According to Gabriele Tucciarone from Prometeo Management Consulting, Mount Etna volcano eruptions are dangerous for the population of Sicily, in particular, because of the many buildings built on slopes of the volcano. The eruptions also represent a risk for tourists and journalists who come to visit the volcano and that could be damaged, as happened recently. Although the recent eruptions have not caused major damage of devastation, their frequency and the large number of people who are nearby the volcano, both stable and occasionally, lead us to define the eruptive activity of Etna as a risk for the safety of the population. But Mount Etna is not an isolated case in Italy. A little further away (in Naples) there is, in fact, the Vesuvio, an active but dormant volcano not erupting since 1944, which is 1906 generated the most destructive eruption of the twentieth century. A new eruption of Vesuvio volcano today would cause extensive damage mainly because of the buildings placed in its surroundings.

Mount Etna


Even though natural disasters do not occur very often in one region, they hit the Globe in various rates of dreadful events. Besides the volcanic eruptions, we have witnessed various avalanches, earthquakes, sinkholes, and floods taking human lives in great numbers. Recently, we have had the chance to witness a snow avalanche in the popular French Alpine Resort of Tignes. Disastrously, the avalanche struck a family terrain in which many parents and children were riding together. Usually, avalanches have a higher risk to appear on off-piste terrains where snow is less stable due to inactivity in those areas. Luckily, this avalanche has not caused any fatalities, as reported by the emergency rescue teams.

Nevertheless, our society is suffering the consequences and has experienced great difficulty to overcome the damages associated with them. With terror spreading across the world, we have seen fear among the population as well as an increased necessity for disaster recovery and emergency management teams to address these phenomena accordingly. This necessity has served as the fundamental reason for developing various management systems and standards related to this matter.
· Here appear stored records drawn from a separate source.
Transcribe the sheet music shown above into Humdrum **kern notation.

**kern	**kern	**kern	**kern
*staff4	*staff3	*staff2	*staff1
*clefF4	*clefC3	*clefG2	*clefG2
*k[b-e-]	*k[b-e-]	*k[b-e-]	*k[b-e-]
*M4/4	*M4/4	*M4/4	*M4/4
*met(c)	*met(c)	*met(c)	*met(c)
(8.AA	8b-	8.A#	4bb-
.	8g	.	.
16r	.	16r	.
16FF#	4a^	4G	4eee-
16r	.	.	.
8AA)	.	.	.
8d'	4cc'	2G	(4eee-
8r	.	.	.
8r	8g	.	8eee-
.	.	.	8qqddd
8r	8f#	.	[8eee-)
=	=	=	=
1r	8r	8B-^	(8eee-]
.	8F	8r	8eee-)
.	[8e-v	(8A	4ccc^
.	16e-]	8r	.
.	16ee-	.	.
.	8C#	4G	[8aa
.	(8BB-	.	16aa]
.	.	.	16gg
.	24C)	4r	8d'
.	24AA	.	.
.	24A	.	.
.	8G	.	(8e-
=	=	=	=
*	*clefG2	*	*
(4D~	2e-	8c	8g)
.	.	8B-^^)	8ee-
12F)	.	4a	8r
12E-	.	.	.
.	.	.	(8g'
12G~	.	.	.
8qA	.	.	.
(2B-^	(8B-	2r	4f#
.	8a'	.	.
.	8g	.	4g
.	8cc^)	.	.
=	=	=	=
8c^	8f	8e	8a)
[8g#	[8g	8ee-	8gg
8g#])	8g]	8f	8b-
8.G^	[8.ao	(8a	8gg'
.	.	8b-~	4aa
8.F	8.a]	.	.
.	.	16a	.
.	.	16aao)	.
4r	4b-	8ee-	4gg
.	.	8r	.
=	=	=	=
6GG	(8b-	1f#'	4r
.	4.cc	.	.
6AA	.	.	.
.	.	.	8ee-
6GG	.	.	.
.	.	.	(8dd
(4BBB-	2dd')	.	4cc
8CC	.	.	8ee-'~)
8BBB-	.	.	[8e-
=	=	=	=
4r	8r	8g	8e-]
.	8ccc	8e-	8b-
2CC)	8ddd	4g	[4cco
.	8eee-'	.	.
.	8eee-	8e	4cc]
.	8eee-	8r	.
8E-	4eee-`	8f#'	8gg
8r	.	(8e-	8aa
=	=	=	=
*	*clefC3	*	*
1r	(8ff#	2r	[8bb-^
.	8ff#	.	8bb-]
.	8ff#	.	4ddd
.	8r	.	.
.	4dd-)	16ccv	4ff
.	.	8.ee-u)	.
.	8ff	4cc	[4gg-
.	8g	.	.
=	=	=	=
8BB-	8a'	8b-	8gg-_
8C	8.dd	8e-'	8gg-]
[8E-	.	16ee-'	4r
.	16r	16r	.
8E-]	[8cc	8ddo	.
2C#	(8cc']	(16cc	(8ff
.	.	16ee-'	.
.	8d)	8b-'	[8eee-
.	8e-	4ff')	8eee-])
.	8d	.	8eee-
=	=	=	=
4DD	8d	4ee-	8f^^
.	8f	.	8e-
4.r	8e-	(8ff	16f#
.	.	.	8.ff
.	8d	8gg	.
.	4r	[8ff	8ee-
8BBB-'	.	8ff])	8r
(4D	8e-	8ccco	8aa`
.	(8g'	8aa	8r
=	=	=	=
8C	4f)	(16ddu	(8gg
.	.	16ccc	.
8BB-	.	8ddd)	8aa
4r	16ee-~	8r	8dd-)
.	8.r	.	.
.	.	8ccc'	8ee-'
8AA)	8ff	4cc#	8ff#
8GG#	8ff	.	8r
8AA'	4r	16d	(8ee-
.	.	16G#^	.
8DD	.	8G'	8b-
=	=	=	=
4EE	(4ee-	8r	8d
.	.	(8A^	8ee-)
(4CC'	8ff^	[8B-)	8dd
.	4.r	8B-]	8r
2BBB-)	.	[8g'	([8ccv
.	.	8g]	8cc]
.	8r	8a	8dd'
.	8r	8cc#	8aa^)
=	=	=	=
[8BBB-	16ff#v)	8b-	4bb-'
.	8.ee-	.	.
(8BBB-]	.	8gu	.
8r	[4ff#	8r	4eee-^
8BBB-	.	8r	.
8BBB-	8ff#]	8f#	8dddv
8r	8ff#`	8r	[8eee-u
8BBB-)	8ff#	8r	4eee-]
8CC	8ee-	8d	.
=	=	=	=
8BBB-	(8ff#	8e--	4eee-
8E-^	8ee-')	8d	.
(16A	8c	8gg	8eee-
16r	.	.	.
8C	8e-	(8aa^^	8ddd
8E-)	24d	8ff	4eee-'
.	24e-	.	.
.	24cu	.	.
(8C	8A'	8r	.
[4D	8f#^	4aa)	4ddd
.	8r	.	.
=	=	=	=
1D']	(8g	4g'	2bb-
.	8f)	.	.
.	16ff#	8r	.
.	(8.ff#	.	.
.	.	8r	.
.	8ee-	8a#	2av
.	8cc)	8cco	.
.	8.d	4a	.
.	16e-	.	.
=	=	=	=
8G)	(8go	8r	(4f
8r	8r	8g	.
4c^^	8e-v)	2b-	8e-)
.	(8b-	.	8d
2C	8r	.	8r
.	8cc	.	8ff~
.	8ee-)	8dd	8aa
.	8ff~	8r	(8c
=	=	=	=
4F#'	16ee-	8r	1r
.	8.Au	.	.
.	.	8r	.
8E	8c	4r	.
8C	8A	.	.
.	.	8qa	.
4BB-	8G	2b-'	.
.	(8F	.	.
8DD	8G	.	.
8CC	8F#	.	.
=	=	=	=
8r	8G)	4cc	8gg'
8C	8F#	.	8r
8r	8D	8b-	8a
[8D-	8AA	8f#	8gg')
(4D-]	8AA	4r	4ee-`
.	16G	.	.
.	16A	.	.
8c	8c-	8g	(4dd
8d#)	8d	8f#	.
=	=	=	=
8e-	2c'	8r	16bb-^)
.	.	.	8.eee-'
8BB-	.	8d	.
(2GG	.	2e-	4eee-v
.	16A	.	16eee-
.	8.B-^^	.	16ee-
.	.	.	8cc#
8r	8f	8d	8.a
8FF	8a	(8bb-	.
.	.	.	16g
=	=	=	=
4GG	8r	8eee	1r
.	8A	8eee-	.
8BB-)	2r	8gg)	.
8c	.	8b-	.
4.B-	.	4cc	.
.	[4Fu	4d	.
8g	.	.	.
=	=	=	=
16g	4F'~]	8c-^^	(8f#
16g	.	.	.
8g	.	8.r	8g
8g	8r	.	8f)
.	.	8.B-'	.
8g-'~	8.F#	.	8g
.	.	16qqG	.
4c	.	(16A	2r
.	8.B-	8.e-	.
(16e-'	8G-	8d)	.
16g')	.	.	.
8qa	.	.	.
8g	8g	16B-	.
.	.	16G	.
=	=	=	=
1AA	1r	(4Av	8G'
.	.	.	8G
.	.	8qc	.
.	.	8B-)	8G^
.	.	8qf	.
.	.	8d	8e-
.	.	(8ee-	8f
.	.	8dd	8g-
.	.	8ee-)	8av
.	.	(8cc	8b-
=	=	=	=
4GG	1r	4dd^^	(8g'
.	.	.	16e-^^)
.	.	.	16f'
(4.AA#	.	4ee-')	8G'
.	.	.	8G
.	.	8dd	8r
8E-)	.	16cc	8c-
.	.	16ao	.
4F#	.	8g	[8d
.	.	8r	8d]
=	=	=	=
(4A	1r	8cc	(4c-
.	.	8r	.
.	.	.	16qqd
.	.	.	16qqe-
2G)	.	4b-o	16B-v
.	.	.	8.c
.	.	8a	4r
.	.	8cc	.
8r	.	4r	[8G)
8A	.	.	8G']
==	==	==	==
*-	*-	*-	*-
Essential social functions shall be ensured to be delivered in times of catastrophes. Similar incidents are bound to happen in terms of national, regional, or even within single organizations and definitely threaten such social functions.

As stated by Gabriele Tucciarone from Prometeo Management Consulting, the definition of emergency management and disaster recovery management plans is essential in scenarios when the eruptive activity of Mount Etna volcano is placed. In this context, the definition of a methodology for risk management related to the activity of the volcano appears to be a priority. Moreover, the ability to predict the eruptions is necessary to implement the preventive interventions. In contrary, even an appropriate response plan to an eruption could prove ineffective, if activated when the event has already happened.

As such, the development of International Standards such as ISO 22320 has found application in all types of organizations and agencies in both the public and private sectors. Emergency management and incident response standards are mandatory to obtain, as they ensure accurate specification of processes, systems of work, and fluent cooperation in hard times.


In addition, the United Nations Office for the Coordination of Humanitarian Affairs has in place the Central Emergency Response Fund (CERF) which has been launched on March 2006 and represents an important international multilateral and rapid funding of life-saving assistance. This fund allocates an approximate of $ 500 million US dollars per annum. Further, the Federal Emergency Management Agency of the United States (FEMA) issues numerous non-disaster grants to increase the capacity of emergency responders on both natural and man-made disasters and catastrophes.